=== To do ===
Locate every line in the data that contains the string "qSketchRegion", and copy each of those lines.
:: Information supplied ::
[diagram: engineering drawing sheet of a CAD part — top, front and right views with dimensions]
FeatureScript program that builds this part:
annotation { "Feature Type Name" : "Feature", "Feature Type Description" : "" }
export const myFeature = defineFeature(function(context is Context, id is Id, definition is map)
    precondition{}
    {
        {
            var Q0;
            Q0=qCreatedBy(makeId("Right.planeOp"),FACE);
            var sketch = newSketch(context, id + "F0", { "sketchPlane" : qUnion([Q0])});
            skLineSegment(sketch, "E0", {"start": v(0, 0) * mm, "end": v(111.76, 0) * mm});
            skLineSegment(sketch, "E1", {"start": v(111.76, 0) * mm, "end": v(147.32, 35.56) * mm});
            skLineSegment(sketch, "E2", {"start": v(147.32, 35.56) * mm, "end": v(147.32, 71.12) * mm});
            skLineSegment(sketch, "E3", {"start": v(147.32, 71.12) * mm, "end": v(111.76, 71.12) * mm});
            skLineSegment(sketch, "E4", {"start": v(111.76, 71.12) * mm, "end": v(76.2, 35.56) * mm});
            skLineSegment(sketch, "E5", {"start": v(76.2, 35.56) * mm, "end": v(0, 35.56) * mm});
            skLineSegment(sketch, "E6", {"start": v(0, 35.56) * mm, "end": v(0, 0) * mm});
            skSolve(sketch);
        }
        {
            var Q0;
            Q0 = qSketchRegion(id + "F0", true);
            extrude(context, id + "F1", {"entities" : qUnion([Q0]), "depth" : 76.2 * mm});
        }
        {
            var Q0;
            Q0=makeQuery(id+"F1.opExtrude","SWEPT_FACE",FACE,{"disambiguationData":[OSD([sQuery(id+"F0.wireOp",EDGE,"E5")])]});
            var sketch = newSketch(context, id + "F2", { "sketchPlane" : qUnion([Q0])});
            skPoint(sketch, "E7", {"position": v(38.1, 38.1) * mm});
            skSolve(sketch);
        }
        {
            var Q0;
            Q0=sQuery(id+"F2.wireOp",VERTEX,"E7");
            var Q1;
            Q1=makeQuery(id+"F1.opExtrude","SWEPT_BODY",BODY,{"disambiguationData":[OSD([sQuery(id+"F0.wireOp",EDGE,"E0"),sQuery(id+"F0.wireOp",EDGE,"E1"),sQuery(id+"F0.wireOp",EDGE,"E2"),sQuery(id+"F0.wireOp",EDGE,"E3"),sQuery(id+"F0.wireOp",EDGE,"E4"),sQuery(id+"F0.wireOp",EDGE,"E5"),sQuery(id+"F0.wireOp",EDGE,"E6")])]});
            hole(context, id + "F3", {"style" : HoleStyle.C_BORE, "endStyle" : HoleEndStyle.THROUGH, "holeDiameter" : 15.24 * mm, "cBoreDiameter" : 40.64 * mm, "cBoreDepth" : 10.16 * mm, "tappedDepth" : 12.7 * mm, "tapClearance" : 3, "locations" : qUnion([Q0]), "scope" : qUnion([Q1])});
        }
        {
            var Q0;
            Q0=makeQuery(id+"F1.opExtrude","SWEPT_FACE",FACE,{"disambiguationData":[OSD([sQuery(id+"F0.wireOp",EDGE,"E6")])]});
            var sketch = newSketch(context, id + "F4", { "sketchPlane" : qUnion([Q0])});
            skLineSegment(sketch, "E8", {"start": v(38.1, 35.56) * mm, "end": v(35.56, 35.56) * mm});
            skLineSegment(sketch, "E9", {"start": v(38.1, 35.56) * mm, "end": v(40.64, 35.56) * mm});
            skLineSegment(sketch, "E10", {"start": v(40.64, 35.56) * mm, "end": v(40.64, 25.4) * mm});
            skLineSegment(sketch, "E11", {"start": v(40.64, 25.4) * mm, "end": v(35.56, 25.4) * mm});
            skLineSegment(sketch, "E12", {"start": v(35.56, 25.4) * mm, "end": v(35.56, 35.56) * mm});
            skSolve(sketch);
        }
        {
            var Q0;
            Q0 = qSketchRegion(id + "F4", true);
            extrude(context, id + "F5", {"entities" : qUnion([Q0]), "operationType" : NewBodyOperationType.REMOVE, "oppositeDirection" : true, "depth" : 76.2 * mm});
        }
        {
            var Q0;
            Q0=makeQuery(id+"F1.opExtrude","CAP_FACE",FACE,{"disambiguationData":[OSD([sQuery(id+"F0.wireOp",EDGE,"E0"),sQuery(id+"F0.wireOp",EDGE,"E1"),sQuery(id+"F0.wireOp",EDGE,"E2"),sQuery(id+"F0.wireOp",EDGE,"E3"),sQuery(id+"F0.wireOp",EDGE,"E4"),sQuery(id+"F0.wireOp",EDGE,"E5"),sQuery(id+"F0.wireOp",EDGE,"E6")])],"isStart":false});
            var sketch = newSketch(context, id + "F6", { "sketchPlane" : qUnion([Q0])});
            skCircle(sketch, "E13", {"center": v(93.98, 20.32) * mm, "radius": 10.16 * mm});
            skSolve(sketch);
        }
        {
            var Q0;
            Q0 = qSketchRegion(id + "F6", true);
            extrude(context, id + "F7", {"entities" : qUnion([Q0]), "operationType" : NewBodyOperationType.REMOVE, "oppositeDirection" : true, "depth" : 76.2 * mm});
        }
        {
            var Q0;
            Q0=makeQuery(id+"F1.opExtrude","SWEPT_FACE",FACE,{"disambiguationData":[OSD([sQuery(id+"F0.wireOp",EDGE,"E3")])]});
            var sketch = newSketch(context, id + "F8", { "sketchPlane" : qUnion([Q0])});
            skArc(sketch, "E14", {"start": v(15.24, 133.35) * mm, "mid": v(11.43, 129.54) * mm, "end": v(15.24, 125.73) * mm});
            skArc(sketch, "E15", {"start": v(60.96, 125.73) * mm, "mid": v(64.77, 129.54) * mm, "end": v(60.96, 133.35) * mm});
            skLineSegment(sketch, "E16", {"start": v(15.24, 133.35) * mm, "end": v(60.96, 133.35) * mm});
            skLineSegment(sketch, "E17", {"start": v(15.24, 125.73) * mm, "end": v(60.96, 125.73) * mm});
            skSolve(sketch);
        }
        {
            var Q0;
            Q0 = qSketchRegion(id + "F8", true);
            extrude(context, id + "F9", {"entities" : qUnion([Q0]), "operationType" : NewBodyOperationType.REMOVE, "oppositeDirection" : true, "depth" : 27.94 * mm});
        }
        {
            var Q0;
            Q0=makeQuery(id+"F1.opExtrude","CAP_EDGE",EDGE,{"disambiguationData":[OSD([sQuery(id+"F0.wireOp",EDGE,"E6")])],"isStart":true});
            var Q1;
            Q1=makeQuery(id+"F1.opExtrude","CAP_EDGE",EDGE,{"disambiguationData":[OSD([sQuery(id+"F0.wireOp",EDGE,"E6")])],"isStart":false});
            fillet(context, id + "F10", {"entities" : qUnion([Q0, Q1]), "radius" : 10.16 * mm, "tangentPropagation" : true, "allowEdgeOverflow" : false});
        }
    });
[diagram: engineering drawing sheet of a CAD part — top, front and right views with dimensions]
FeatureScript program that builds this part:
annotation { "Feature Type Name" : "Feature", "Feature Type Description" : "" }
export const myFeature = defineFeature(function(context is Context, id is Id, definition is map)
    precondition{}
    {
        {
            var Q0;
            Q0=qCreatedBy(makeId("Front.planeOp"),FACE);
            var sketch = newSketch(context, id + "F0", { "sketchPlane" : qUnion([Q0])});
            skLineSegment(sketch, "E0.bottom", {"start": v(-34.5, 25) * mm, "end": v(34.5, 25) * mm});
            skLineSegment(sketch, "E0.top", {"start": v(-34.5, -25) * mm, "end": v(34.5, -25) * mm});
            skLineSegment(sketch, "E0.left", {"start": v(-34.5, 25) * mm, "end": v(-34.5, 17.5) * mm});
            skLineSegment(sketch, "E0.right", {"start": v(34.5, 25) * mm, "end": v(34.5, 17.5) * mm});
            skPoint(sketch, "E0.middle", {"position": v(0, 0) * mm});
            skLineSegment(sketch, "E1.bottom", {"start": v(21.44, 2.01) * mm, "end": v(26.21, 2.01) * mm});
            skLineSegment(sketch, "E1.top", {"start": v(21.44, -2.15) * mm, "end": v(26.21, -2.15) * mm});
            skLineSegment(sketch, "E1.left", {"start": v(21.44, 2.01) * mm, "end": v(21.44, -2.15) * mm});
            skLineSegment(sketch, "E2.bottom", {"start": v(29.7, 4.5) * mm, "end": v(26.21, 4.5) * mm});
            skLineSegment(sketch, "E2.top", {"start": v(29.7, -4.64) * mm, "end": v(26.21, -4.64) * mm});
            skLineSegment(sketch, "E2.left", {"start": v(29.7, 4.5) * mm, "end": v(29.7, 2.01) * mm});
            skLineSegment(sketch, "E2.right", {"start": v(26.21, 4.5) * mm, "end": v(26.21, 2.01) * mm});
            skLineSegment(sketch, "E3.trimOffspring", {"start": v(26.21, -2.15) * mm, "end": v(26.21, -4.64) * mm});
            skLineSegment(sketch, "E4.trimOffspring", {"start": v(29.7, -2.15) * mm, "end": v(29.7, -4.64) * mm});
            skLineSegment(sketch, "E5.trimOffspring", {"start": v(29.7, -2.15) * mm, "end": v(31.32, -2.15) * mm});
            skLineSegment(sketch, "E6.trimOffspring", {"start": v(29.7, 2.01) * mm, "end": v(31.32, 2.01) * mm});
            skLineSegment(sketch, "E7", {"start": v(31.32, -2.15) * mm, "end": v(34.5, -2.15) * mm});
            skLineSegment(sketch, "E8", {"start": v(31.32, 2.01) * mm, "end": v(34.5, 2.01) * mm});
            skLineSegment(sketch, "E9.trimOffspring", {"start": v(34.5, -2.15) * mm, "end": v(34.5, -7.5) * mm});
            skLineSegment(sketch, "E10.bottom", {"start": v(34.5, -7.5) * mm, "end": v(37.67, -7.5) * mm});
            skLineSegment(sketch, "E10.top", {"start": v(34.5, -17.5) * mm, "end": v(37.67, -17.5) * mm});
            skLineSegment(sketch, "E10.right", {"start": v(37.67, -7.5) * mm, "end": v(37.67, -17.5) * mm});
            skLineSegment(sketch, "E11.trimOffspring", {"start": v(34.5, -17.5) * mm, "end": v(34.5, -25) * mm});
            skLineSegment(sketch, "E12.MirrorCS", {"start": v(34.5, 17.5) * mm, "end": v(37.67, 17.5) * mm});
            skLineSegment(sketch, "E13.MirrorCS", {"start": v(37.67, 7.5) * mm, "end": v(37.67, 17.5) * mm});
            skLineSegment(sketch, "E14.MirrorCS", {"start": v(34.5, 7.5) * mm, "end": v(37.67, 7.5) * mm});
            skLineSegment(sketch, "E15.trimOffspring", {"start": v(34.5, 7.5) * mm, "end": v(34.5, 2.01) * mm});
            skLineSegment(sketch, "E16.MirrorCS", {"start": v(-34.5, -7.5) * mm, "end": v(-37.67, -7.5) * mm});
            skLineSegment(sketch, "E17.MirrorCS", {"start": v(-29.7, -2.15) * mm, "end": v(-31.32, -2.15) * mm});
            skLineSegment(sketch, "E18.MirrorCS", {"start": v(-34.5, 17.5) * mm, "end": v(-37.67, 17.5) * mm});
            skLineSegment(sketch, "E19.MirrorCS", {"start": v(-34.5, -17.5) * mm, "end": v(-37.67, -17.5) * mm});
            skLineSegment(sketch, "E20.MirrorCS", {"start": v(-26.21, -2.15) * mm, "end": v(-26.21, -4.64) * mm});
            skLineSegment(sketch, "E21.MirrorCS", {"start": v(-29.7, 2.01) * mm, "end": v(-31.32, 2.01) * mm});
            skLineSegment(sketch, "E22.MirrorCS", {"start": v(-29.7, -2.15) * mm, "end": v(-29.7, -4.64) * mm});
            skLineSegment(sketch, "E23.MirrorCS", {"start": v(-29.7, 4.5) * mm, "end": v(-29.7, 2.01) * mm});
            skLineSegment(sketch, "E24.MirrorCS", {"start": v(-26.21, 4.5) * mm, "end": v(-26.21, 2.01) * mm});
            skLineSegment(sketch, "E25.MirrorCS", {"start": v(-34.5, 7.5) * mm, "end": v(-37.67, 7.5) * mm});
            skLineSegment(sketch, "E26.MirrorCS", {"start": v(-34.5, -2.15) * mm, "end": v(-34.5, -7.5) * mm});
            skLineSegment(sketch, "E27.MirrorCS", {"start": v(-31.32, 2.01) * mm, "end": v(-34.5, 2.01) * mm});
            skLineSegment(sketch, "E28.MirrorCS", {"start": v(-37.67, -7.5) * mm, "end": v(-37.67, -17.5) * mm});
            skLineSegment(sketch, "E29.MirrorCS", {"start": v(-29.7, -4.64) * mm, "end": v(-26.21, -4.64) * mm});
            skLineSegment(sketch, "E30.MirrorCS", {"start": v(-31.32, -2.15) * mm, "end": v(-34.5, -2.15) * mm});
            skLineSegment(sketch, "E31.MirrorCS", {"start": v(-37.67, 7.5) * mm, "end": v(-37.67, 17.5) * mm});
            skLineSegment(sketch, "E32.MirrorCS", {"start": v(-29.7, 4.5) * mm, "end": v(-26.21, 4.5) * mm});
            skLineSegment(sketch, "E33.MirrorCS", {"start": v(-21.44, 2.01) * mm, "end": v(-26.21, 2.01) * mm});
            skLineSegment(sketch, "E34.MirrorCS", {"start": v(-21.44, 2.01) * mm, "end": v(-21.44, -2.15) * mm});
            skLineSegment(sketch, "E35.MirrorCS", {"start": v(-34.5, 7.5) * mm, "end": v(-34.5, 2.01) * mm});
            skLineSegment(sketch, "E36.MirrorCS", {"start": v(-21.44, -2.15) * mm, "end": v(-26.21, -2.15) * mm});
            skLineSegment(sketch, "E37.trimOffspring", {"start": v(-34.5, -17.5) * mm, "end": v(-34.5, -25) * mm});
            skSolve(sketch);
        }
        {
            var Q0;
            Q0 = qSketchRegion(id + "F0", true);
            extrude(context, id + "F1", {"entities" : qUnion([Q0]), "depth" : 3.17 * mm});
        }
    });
:::
=== Solution to this problem ===
            Q0 = qSketchRegion(id + "F0", true);
            Q0 = qSketchRegion(id + "F4", true);
            Q0 = qSketchRegion(id + "F6", true);
            Q0 = qSketchRegion(id + "F8", true);
            Q0 = qSketchRegion(id + "F0", true);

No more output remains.